CPD – Continuing Professional Dumbness
Jerry Tyrrell argues that there is a better way for all of us to keep up-to-date and learn new skills.
You all know I’m a fan of education and knowledge. I write this column every quarter and try to share everything I’ve learnt over 46 years in our industry. The industry wants us to keep learning too. Every year we spend hundreds of millions of dollars on continuing professional education (CPD).
Some of this money is well spent. But too often it is wasted. These are some of the reasons why:
- course content that does not help us
- information is poorly presented
- we have no way to easily access/apply the information we are given at the course
- our industry has no effective way to tell us about mistakes we are always making
- disinterest from us.
CPD is aimed at keeping us up-to-date with products and practices in our industry. But like most good intentions in our industry, it has not been carefully thought out.
Nor does it realise we all have different learning styles and most of us hate classrooms and people who use too many words and too few clear images. I am an architect, designer, builder and tradesman. So I’m going to be cheeky and speak for all of us.
After speaking to thousands of tradespeople and professionals, I reckon the things we all want advice on are:
- where to find best practice
- how to use the NCC… not just here about
- what Standard to use and how to get it quickly… at NO COST please
- what has gone wrong in the past year
- how to fix mistakes we never wanted to make.

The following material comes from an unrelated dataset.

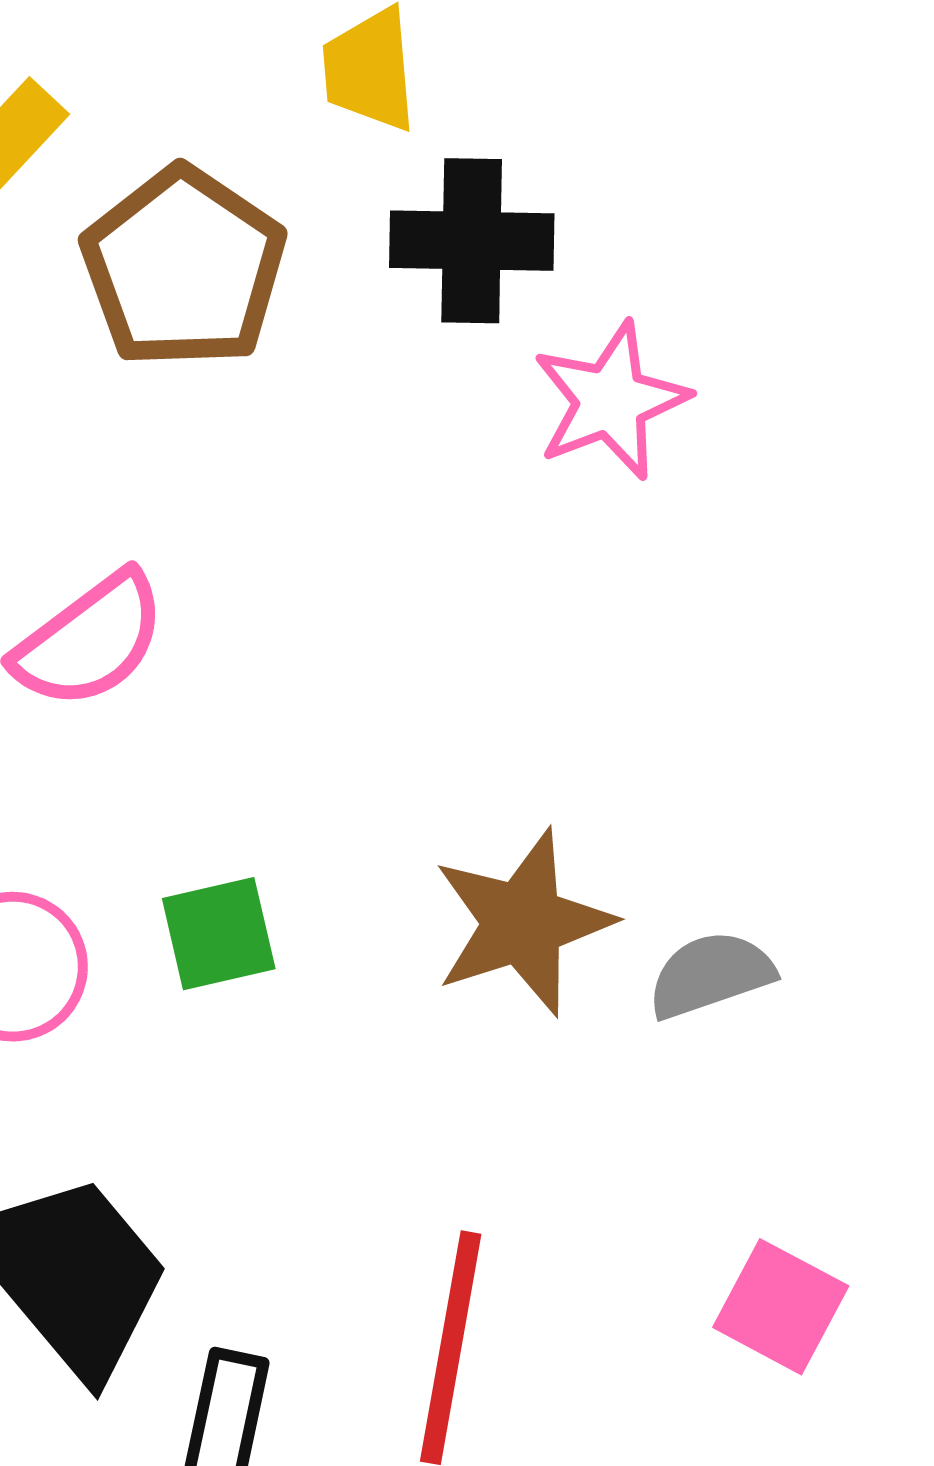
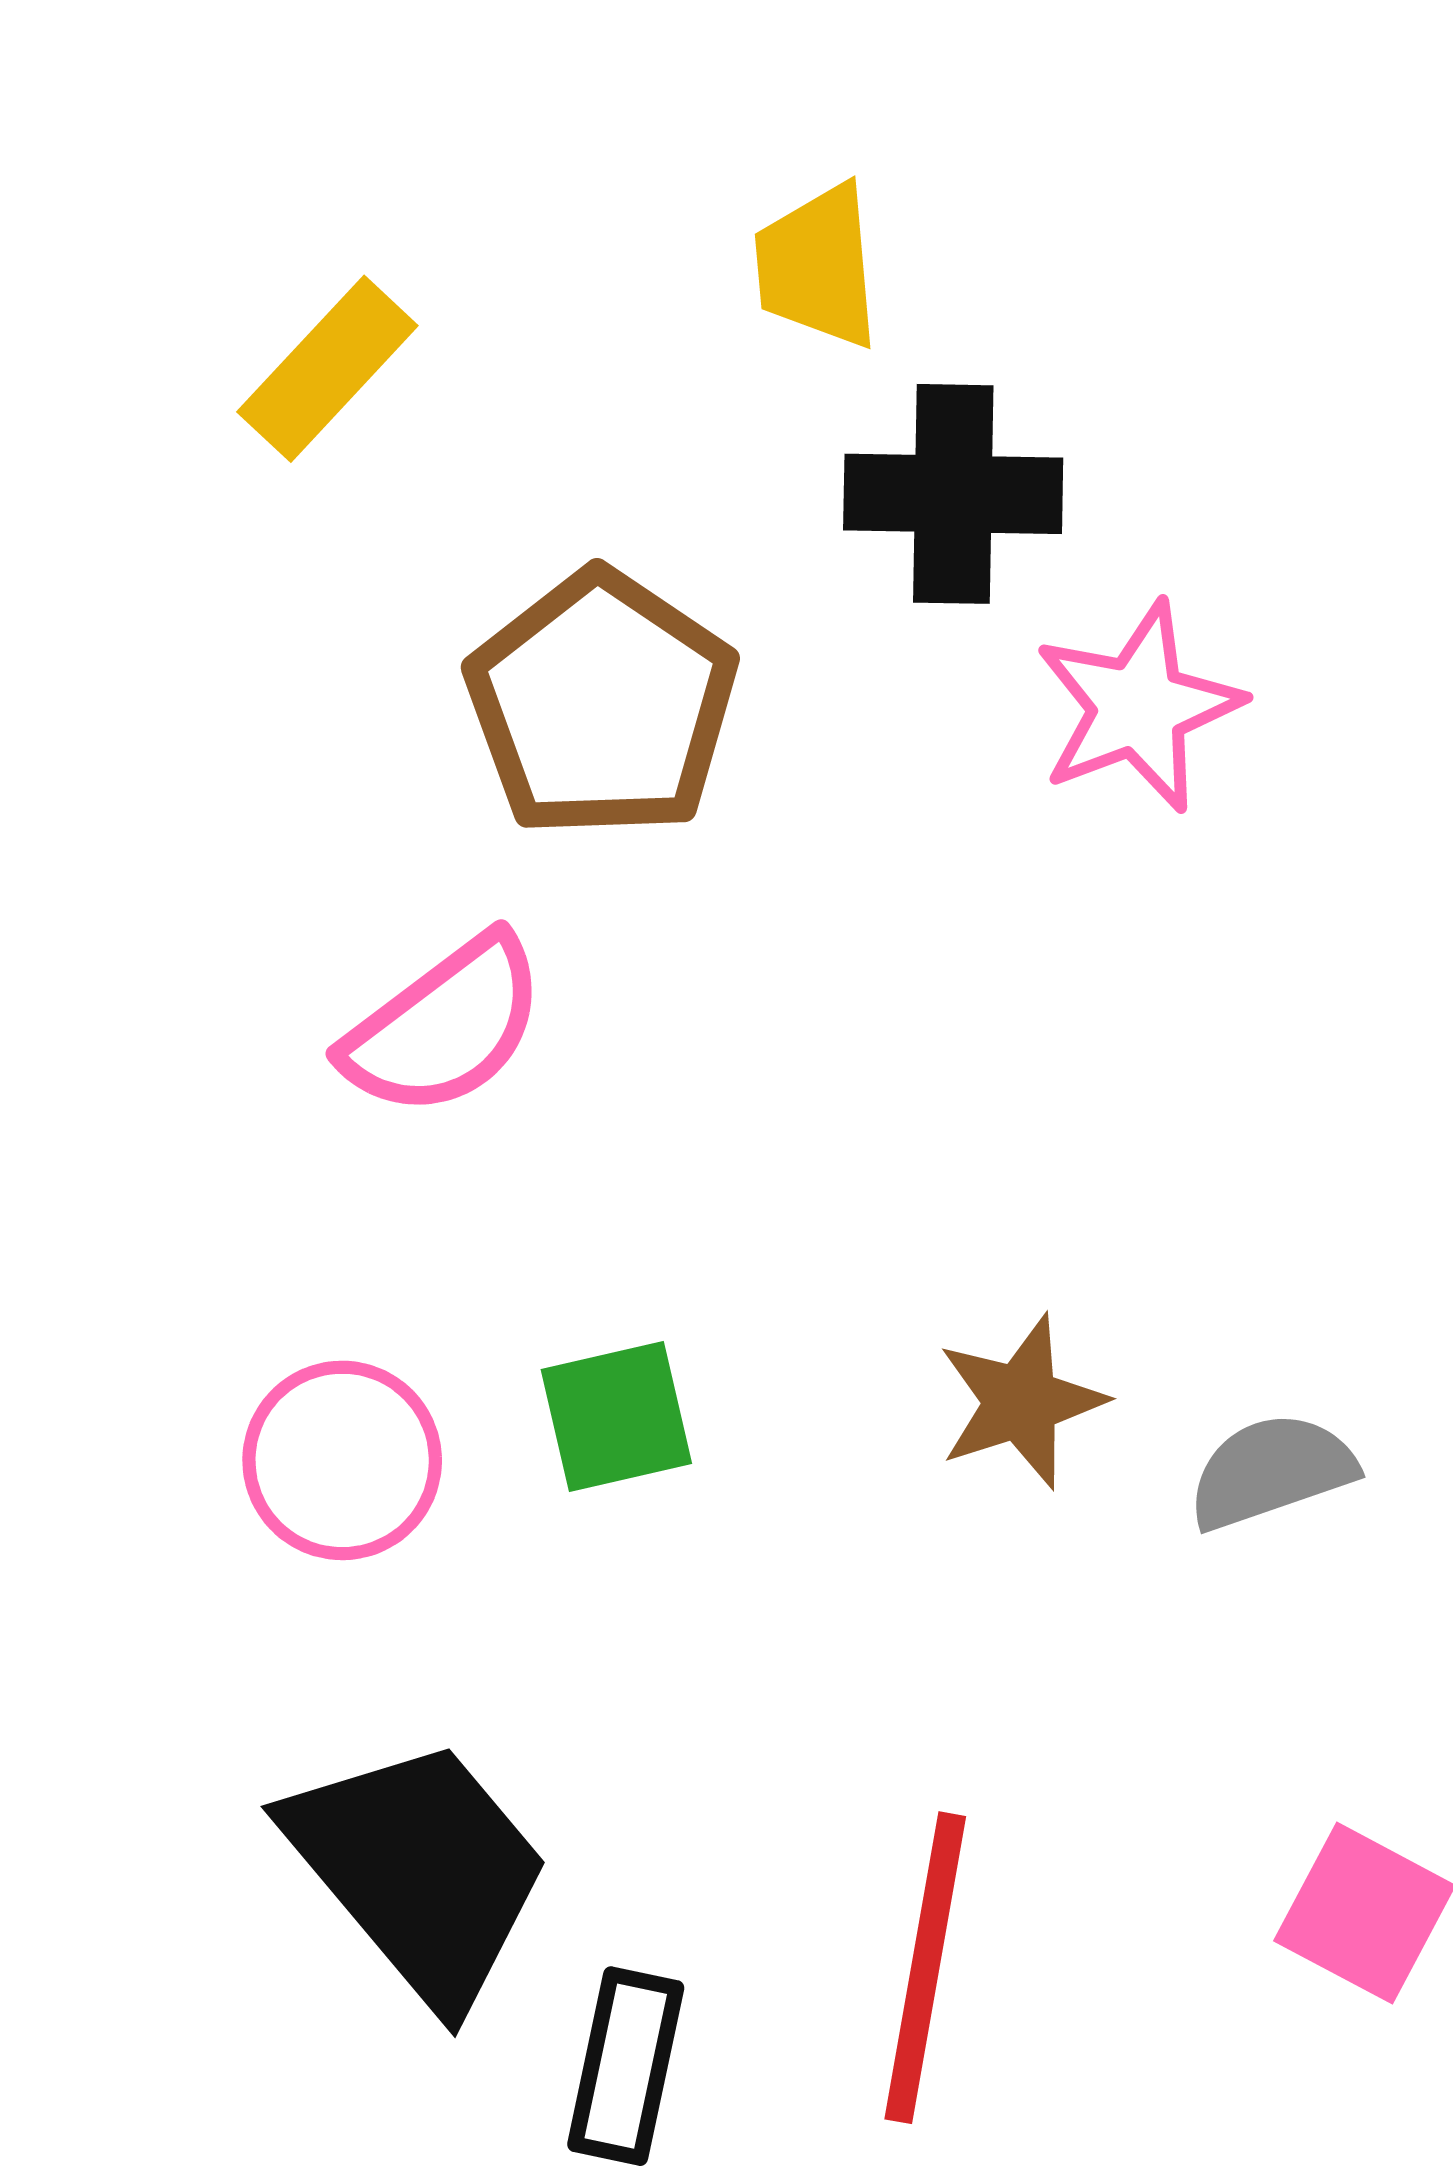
brown pentagon: (184, 268) -> (602, 704), moved
brown star: (523, 923) -> (1021, 1402), size x0.7

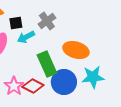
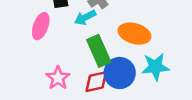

The Australian Building Codes Board (ABCB) is working hard to get the NCC right. It is moving with us and starting to develop tools and resources that give us what we want. It is providing pictograms for the 10 Classes of Buildings, number of toilets in a large commercial building and the right terrain category for the postcode of our building.
Well, I may have lied about the latter. The ABCB is not doing this last one yet.
Most importantly though, the ABCB is working with Standards Australia to provide us with a single dictionary of building terms. Yippee! Architects, certifiers, contractors and tradespeople will finally use the same language.
We could get points automatically
The CPD we all want encompasses curiosity, constant relevant intel from Standards and the ABCB, as well as written summaries we can easily find and read. And CPD should include alerts about chronic failures and mistakes.
For instance, we should be rewarded when we read this magazine. We should be rewarded every time the HIA or MBA send out an alert about the stupidity of using composite flooring next to a pool, external doors with MDF cores, plasterboard when repairing a flood damaged basement, jambs embedded into tiles… but no. The associations are not doing this yet.
We should be rewarded every time we check the correct way to waterproof a weather exposed sliding door. This could easily be set up with the new smart detail Standards Australia is developing.
AI (artificial intelligence)
If we get CPD points for using the right resource, I think we should use AI to record and tell our associations. The industry could easily set this up.
It could be supported by every association, institute, licensing authority, state and federal government. If you read it, research it, download, transmit it, check with your network of experts, review an approved source on your tablet or smart phone, this should be recognised and count towards your CPD.
When you meet the architect, waterproofer and tiler on site to nut out a complex sunken bath with fountain and koi pond on the other side of the wall, you should record this and get CPD points.
We’re all privy to the notion of frequent flyer points accumulating every time you fly. Why can’t our CPD Points accumulate every time we are smart?
The CPD we all need
The following is the ‘blend’ of what we should have. It should all be on our tablets or smart phones. Download is proof that we have complied. And all contractors should know that if anything goes wrong, their work and decisions will be assessed against these rules and resources. This information must be properly prepared though. It needs to be summarised, illustrated and displayed in point form. Complex processes should be supported by a video.
This is a chance for organisations and the government to coordinate and fractionalise the cost of these resources. Most importantly, they can implement an enduring system that we will use. This solution is cheaper, recoverable, relevant and no nonsense.
Sadly, most CPD in industry is falling on ‘deaf ears’. Accumulation of CPD points should be valued. All of us should look at our points ‘calculator’ and remember what we learnt and see long term benefits in the reduction in mistakes, complaint and post completion stress.
NCC is now free. Standards will soon be smarter and easier to access. Associations will become irrelevant unless they provide real benefit that helps us build better. Governments need to invest in ideas that support us. They need to be proactive, rather than reactive too. I’d say 90% of the cases I’ve been involved in were easily preventable via better knowledge/CPD.
Finally, I learnt so much about building from the many craftspeople I have laboured for, worked with or collaborated with on complex details. They are marvellous sources of CPD. You can be too.